『ミス・ポター』
それぞれの家庭でみそっかすだと思われている同志が惹かれ合い、恋仲になる、その不器用な過程がなんともいじらしい。むしろあの時代に喪女が階級違いの相手との恋愛結婚を、条件付きとはいえ中産階級の親に認めさせるとはよくやったと言いたい。
それにしてもこの映画、感情移入できるほどに描写されている登場人物はみな喪男喪女なのがすごいなー。主人公は喪女な上、妄想スキーだし。

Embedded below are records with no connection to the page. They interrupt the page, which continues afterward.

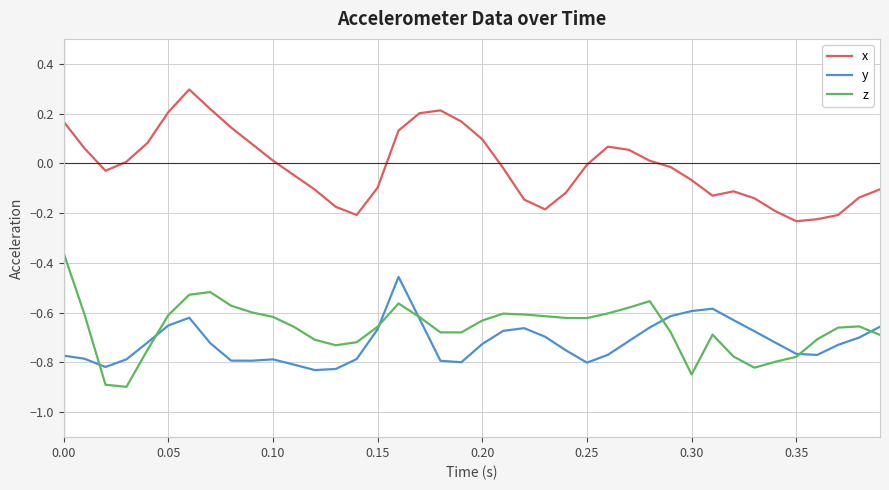

Rank the series by their maximum value, from highest to lowest.

x, z, y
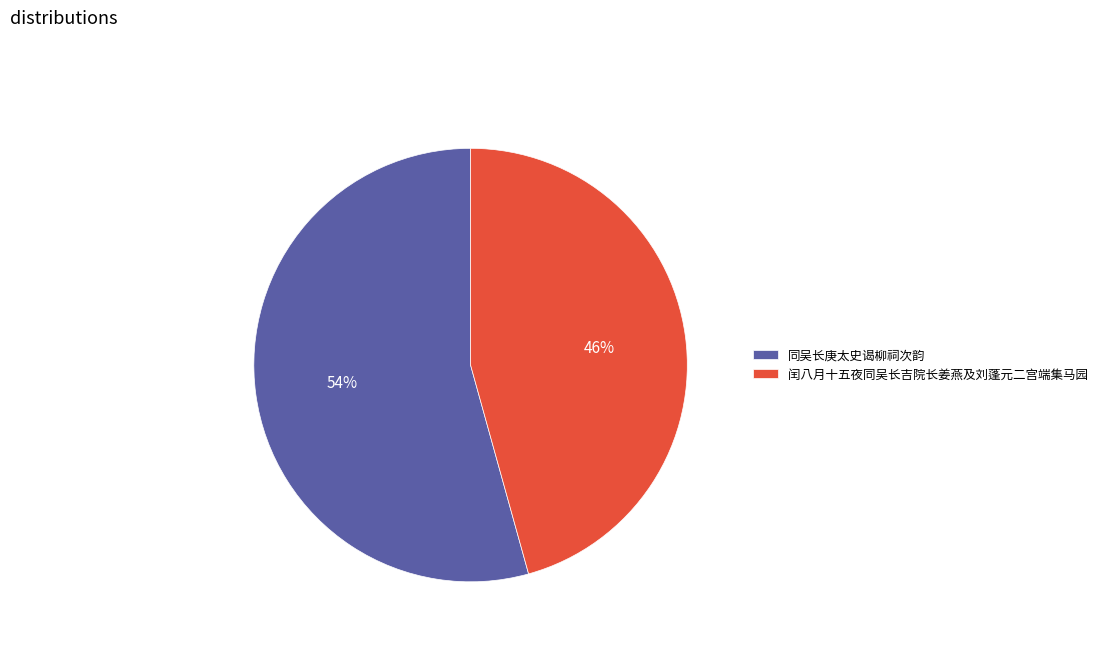

Is it true that 闰八月十五夜同吴长吉院长姜燕及刘蓬元二宫端集马园 is 46% of the pie?

True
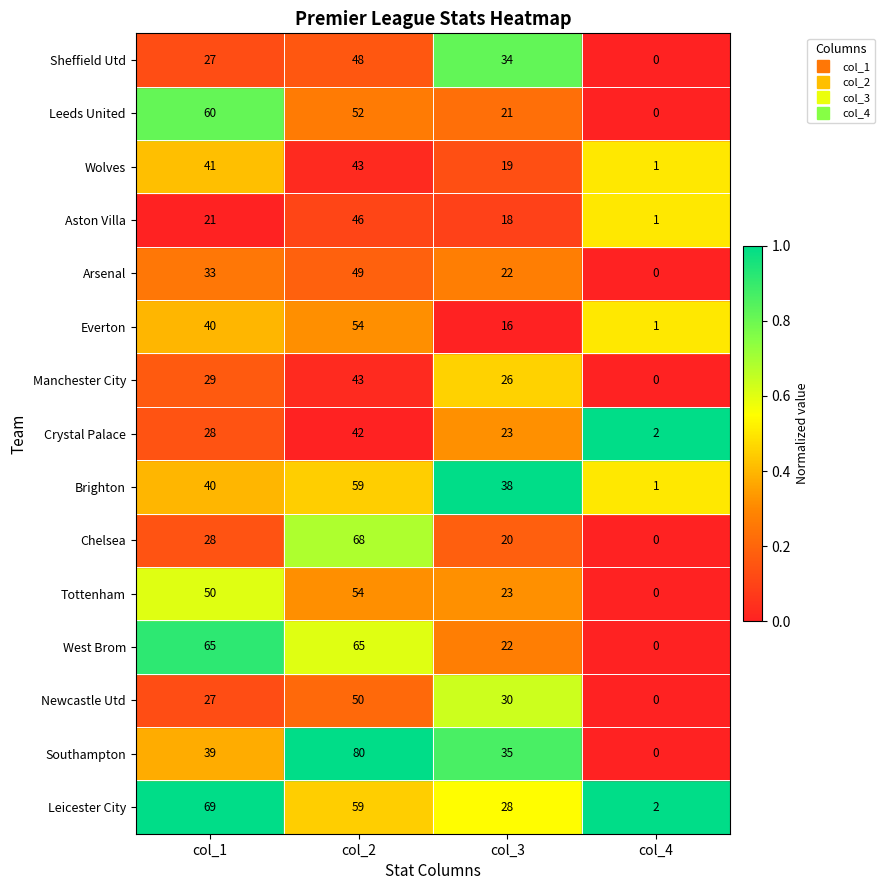

Which series has the largest total across all categories?

Leicester City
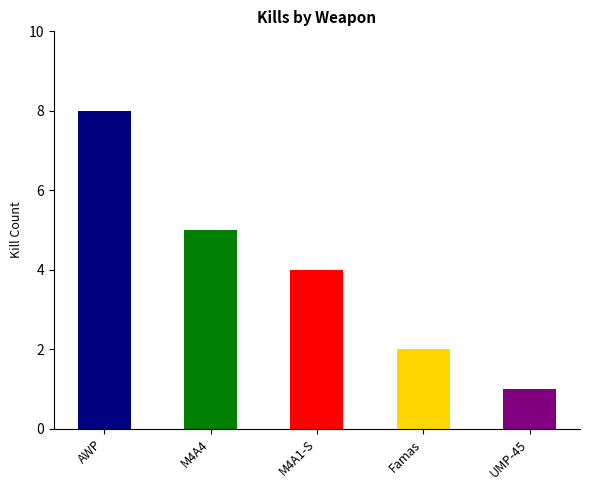

What is the minimum value shown in the chart?

1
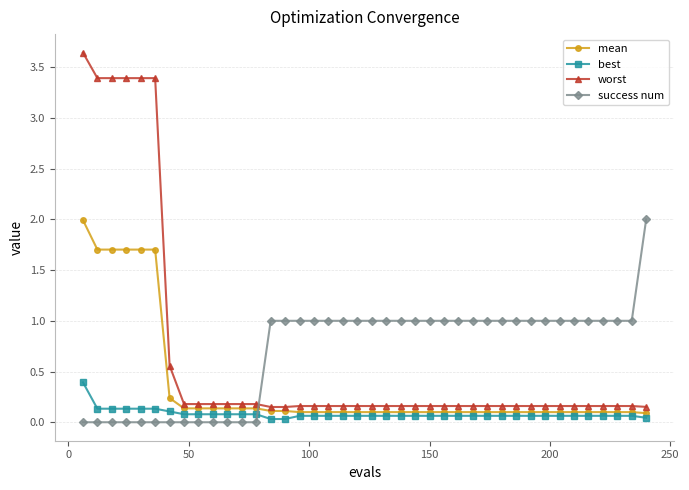

Is this an area chart (filled region under the line)?

No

ここまで地味な映画って近年、見ていない気がする。
ところで、この手の偉人伝的な映画って題材が地味だったりすると、主人公の女性の外見が妙に美化されがちなところが萎えてしまうもとなのですが、残されている写真を見ると、ちっとも美人じゃないビアトリクス・ポターを、ちっとも美人じゃないまま描写しているところが好感が持てます。
でも、そのちっとも美人じゃない上、当時の基準でもオバサンなビアトリクス・ポターが、だんだんキュートに見えてくるのはなぜなんだぜ?
娘を無力でできそこないだと思いたい母親とそれに抵抗する娘という、『死にぞこないの青』に続いてトラウマつつかれる内容でしたが、これも見てよかったと思いました。ポター姉弟の子どもの頃の服装とかもかわいらしいし、ナショナルトラスト運動がどうやってはじまったのか、その雰囲気を知ることもできたし。